The worst case I have personally witnessed to this phenomenon was a billboard church advertisement I once drove past. It had some cool artwork and flashy design, the name of the church in bold letters across the top, with the promise: WE WON'T TRY TO CHANGE YOU. Now, I don't know what it was that this particular message was intended to answer (it seems to me some issue was in the mind of whoever sent that one through), but my initial reaction to this was, "Then, what's the point?!?"
By contrast, the life of the believer is, by definition, a life of transformation. "The proper response to the good news of the Kingdom of God was to become a follower of Jesus.
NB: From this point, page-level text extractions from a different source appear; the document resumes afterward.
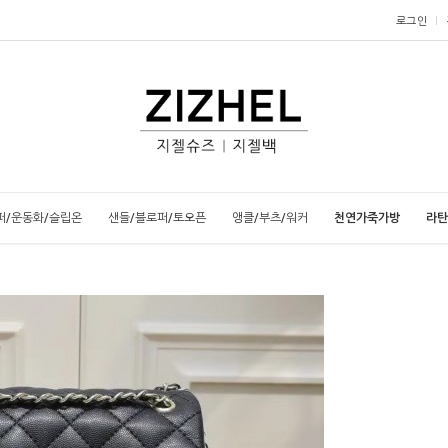
로그인
퍼/운동화/슬립온
샌들/블로퍼/토오픈
앵클/부츠/워커
천연가죽가방
라탄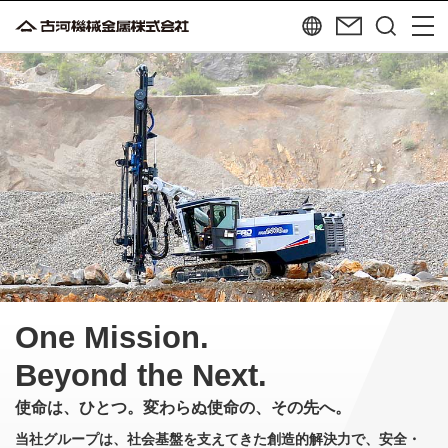
One Mission.
Beyond the Next.
使命は、ひとつ。変わらぬ使命の、その先へ。
当社グループは、社会基盤を支えてきた創造的解決力で、
安全・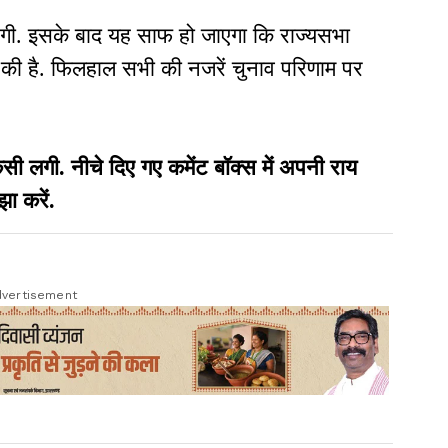
एगी. इसके बाद यह साफ हो जाएगा कि राज्यसभा
 की है. फिलहाल सभी की नजरें चुनाव परिणाम पर
गी. नीचे दिए गए कमेंट बॉक्स में अपनी राय
झा करें.
vertisement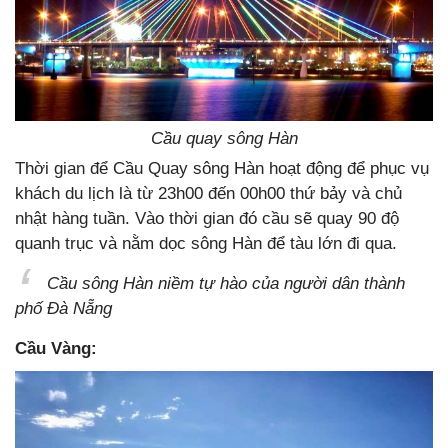
Cầu quay sông Hàn
Thời gian để Cầu Quay sông Hàn hoạt động để phục vụ
khách du lịch là từ 23h00 đến 00h00 thứ bảy và chủ
nhật hàng tuần. Vào thời gian đó cầu sẽ quay 90 độ
quanh trục và nằm dọc sông Hàn để tàu lớn đi qua.
Cầu sông Hàn niềm tự hào của người dân thành
phố Đà Nẵng
Cầu Vàng: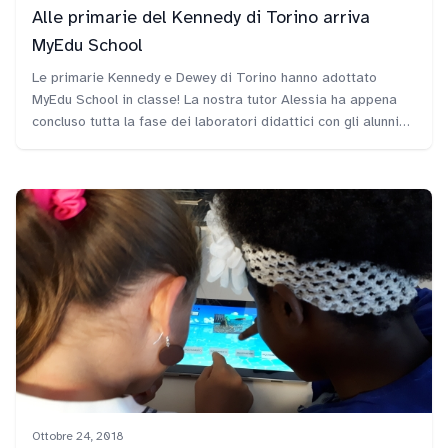
Alle primarie del Kennedy di Torino arriva
MyEdu School
Le primarie Kennedy e Dewey di Torino hanno adottato
MyEdu School in classe! La nostra tutor Alessia ha appena
concluso tutta la fase dei laboratori didattici con gli alunni
delle due scuole primarie e ha lasciato alla Dirigente Wilma
Proglio il diploma di Scuola innovativa e la Classe virtuale
con i Tablet di MyEdu.
Ottobre 24, 2018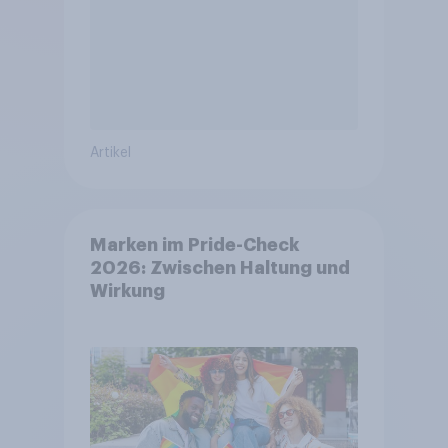
Artikel
Marken im Pride-Check
2026: Zwischen Haltung und
Wirkung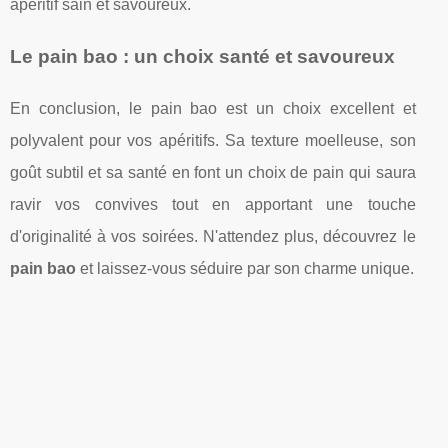
apéritif sain et savoureux.
Le pain bao : un choix santé et savoureux
En conclusion, le pain bao est un choix excellent et
polyvalent pour vos apéritifs. Sa texture moelleuse, son
goût subtil et sa santé en font un choix de pain qui saura
ravir vos convives tout en apportant une touche
d'originalité à vos soirées. N'attendez plus, découvrez le
pain bao
et laissez-vous séduire par son charme unique.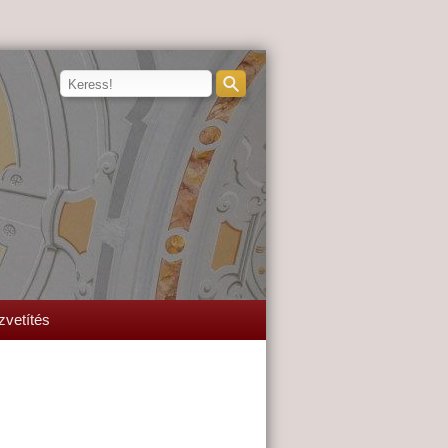
zvetítés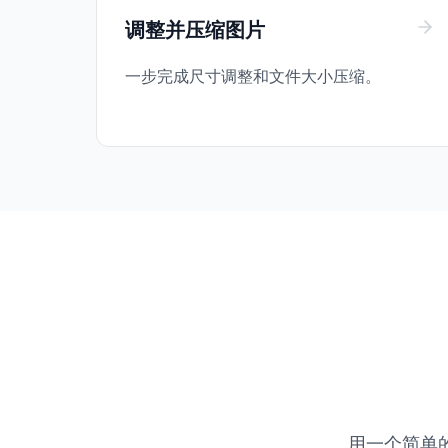
调整并压缩图片
一步完成尺寸调整和文件大小压缩。
用一个简单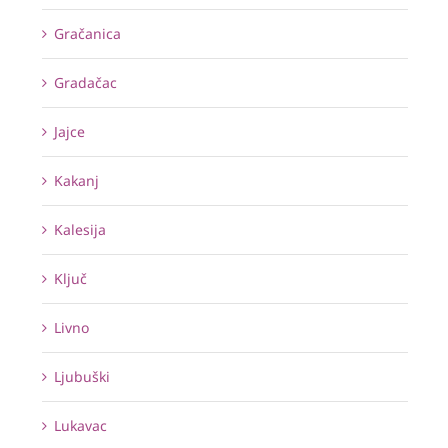
Gračanica
Gradačac
Jajce
Kakanj
Kalesija
Ključ
Livno
Ljubuški
Lukavac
When Jesus called disciples (followers, students, apprentices), he called them to spiritual transformation" (29). There is an intrinsic summons to becoming in this call, and again Bergler's study here reminds us of Bonhoeffer's famous, "When Christ calls a man, he bids him come and die." As Jesus said, "Whoever finds their life will lose it, and whoever loses their life for my sake will find it" (Matthew 10:39). Becoming a mature follower of Jesus is not an optional add-on for the Christian: "spiritual maturity is central, not incidental, to God's plan" (41).
A fellow from the leadership of a local megachurch once spoke to an acquaintance of mine, claiming that they do not spend much time emphasizing discipleship. When questioned on this, the leader claimed that their church was there to "introduce" people to the gospel, and that that's what they were good at doing, but those who were interested in becoming more seriously committed could choose to pursue such an endeavor on their own desire. In other words, this entire church, considered as a national influence on evangelicalism, is structured to the lowest-common-denominator of the church experience. And they are known for putting on a good show, and having some noted programs. But what is lacking from their community DNA is the transformative experience of the gospel. And, as the data would back up, they have a great number of people in attendance who are not becoming mature Christians.
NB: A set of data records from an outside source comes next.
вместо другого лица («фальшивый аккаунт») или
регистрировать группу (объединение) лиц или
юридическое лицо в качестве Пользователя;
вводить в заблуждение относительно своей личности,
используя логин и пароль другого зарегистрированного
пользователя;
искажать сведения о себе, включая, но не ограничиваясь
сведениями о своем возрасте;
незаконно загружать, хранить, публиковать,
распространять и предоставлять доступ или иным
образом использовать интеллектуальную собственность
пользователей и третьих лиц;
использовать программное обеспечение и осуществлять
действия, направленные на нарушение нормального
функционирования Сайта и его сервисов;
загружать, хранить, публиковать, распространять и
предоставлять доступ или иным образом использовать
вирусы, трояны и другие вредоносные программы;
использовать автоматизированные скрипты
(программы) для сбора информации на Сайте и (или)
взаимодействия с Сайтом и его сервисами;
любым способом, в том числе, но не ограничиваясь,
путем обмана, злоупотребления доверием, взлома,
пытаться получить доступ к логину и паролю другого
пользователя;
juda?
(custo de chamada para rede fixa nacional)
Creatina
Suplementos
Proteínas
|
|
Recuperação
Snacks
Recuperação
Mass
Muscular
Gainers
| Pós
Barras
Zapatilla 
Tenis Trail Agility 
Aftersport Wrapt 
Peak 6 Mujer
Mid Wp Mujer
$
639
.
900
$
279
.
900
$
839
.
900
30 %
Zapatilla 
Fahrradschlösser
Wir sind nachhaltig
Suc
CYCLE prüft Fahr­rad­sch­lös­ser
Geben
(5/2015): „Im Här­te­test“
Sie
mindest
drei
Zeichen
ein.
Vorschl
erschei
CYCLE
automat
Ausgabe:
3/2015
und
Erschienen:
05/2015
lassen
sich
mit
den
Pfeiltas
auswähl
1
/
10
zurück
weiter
The need for mature disciples of Jesus within the modern American church is great. "The character qualities that the Holy Spirit produces in the mature follower of Jesus are especially oriented toward building loving human relationships" (43). This is a journey on which every believer may embark, if there is a desire to be a disciple. Those who move in this direction are not without flaw, and they are certainly not perfect (42). (And, for those reading out of a Wesleyan-Holiness tradition, there is room to talk on the use of this word, without contradicting the points made here.)
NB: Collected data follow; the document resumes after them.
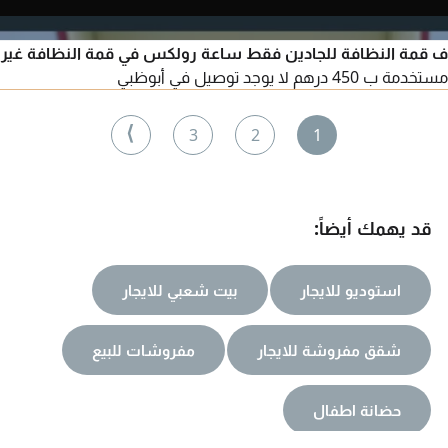
ف قمة النظافة للجادين فقط ساعة رولكس في قمة النظافة غير
مستخدمة ب 450 درهم لا يوجد توصيل في أبوظبي
⟩
3
2
1
قد يهمك أيضاً:
استوديو للايجار
بيت شعبي للايجار
شقق مفروشة للايجار
مفروشات للبيع
حضانة اطفال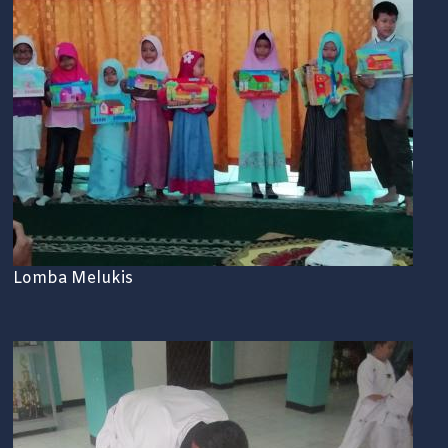
Lomba Melukis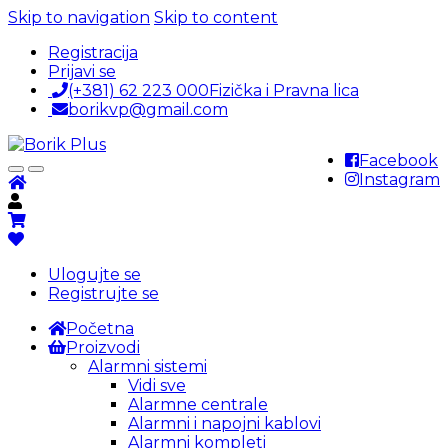
Skip to navigation
Skip to content
Registracija
Prijavi se
(+381) 62 223 000
Fizička i Pravna lica
borikvp@gmail.com
Facebook
Instagram
Ulogujte se
Registrujte se
Početna
Proizvodi
Alarmni sistemi
Vidi sve
Alarmne centrale
Alarmni i napojni kablovi
Alarmni kompleti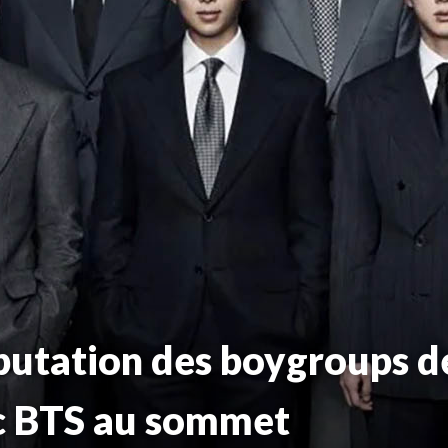
putation des boygroups 
c BTS au sommet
Bergler suggests that The Shape of Spiritual Maturity is built around three elements: 1) it is desirable; 2) it is attainable; 3) it is visible (48–49). These he fills in with good discussion, but I will not take the time to unpack the details here. Overall, his point is simply, "Far from being the end point of spiritual growth, spiritual maturity is the base camp from which ascent of the mountain of holiness can begin in earnest" (48). I must wholeheartedly agree with this perspective, for the movement towards God is a summons to be like him, which means that we must become less like ourselves – this is sanctification, this is maturity, this is losing one's life in order to find it.
Is this still a possibility for the American church?
Do there remain any disciples who are willing to grow up in Christ Jesus?